Governor Fazlullah Wahidi has raised the matter of an ongoing cross-border shelling from Pakistan for almost two years, without much attention given to it by Kabul until recent months.

However, Wahidi stepped up his warnings of worsening security on Saturday and is now calling for the Afghan security forces to be better armed to retaliate to the attacks.

"We have a complete security force, but we don't have the improved weapons to react back," he told TOLOnews, adding that the shellings pose a major threat for the province.

"We have control in the districts and there is security to some extent – schools are open – but insecurity is increasing because of the shelling attacks from outside, and still the foreign security forces are not cooperating with us to solve it," he said.

Wahidi urged those countries which have signed the strategic long term deals with Afghanistan to take action and protect the provinces or the Afghan people will lose their trust in such agreements.

Kunar province is where the Pakistan government claimed this week that Mullah Fazlullah – an insurgent leader suspected of ordering the shooting of Pakistani schoolgirl Malala Yousafzai – is living.

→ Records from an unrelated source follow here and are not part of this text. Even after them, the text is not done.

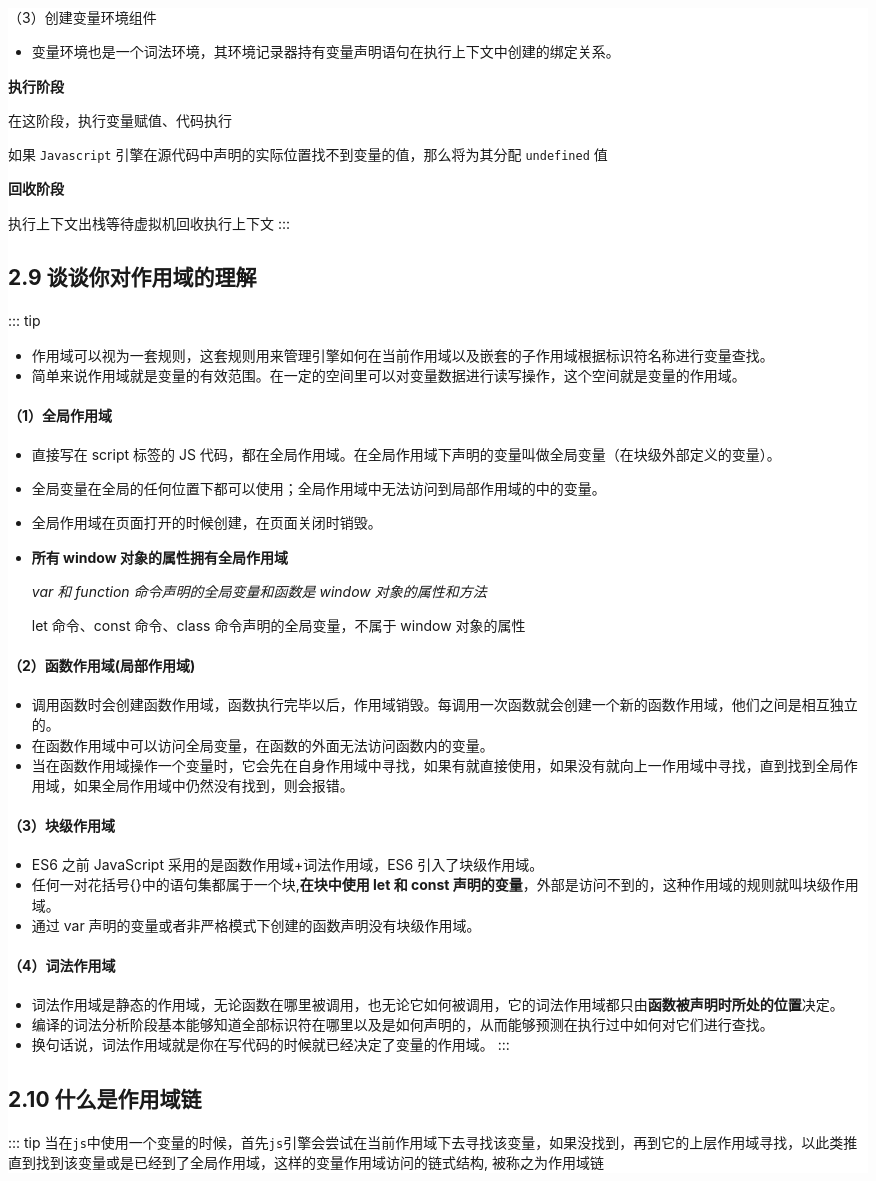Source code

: （3）创建变量环境组件

- 变量环境也是一个词法环境，其环境记录器持有变量声明语句在执行上下文中创建的绑定关系。

**执行阶段**

在这阶段，执行变量赋值、代码执行

如果 `Javascript` 引擎在源代码中声明的实际位置找不到变量的值，那么将为其分配 `undefined` 值

**回收阶段**

执行上下文出栈等待虚拟机回收执行上下文
:::

## 2.9 谈谈你对作用域的理解

::: tip

- 作用域可以视为一套规则，这套规则用来管理引擎如何在当前作用域以及嵌套的子作用域根据标识符名称进行变量查找。
- 简单来说作用域就是变量的有效范围。在一定的空间里可以对变量数据进行读写操作，这个空间就是变量的作用域。

#### （1）全局作用域

- 直接写在 script 标签的 JS 代码，都在全局作用域。在全局作用域下声明的变量叫做全局变量（在块级外部定义的变量）。

- 全局变量在全局的任何位置下都可以使用；全局作用域中无法访问到局部作用域的中的变量。

- 全局作用域在页面打开的时候创建，在页面关闭时销毁。

- **所有 window 对象的属性拥有全局作用域**

  _var 和 function 命令声明的全局变量和函数是 window 对象的属性和方法_

  let 命令、const 命令、class 命令声明的全局变量，不属于 window 对象的属性

#### （2）函数作用域(局部作用域)

- 调用函数时会创建函数作用域，函数执行完毕以后，作用域销毁。每调用一次函数就会创建一个新的函数作用域，他们之间是相互独立的。
- 在函数作用域中可以访问全局变量，在函数的外面无法访问函数内的变量。
- 当在函数作用域操作一个变量时，它会先在自身作用域中寻找，如果有就直接使用，如果没有就向上一作用域中寻找，直到找到全局作用域，如果全局作用域中仍然没有找到，则会报错。

#### （3）块级作用域

- ES6 之前 JavaScript 采用的是函数作用域+词法作用域，ES6 引入了块级作用域。
- 任何一对花括号{}中的语句集都属于一个块,**在块中使用 let 和 const 声明的变量**，外部是访问不到的，这种作用域的规则就叫块级作用域。
- 通过 var 声明的变量或者非严格模式下创建的函数声明没有块级作用域。

#### （4）词法作用域

- 词法作用域是静态的作用域，无论函数在哪里被调用，也无论它如何被调用，它的词法作用域都只由**函数被声明时所处的位置**决定。
- 编译的词法分析阶段基本能够知道全部标识符在哪里以及是如何声明的，从而能够预测在执行过中如何对它们进行查找。
- 换句话说，词法作用域就是你在写代码的时候就已经决定了变量的作用域。
  :::

## 2.10 什么是作用域链

::: tip
当在`js`中使用一个变量的时候，首先`js`引擎会尝试在当前作用域下去寻找该变量，如果没找到，再到它的上层作用域寻找，以此类推直到找到该变量或是已经到了全局作用域，这样的变量作用域访问的链式结构, 被称之为作用域链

Pakistan Foreign Minister Hina Rabbani Khan last weekend asked for US help to get Mullah Fazlullah extradited back to Pakistan for his involvement in the shooting as well as directing numerous attacks against the Pakistani military.

Islamabad claimed to have shared its intelligence dossier on the Mullah with Kabul and Isaf, saying that he is located in the Kamadesh and Chapa Dara districts in the border provinces of Nuristan and Kunar.

However, the Karzai government responded with outright denial that the Mullah is in Afghanistan, choosing instead to make the point that because Pakistan has not dealt with the insurgent networks in its tribal north-west or handed over Afghan Taliban leaders as requested in the past, it too would not move against Fazlullah.

"There are terrorists living on the Pakistani soil for many, many years and no action has been taken against them", Afghan Interior Ministry Sediq Sediqi said Wednesday.

The Afghan government has paid more attention to the cross-border shelling in recent months, most notably after the lawmakers sacked the country's defense and interior ministers in August over the lack of action on the matter.

When the new Interior Minister Mujtaba Patang was appointed in September, one of his first decisions was to say he will bulk up the police along the border.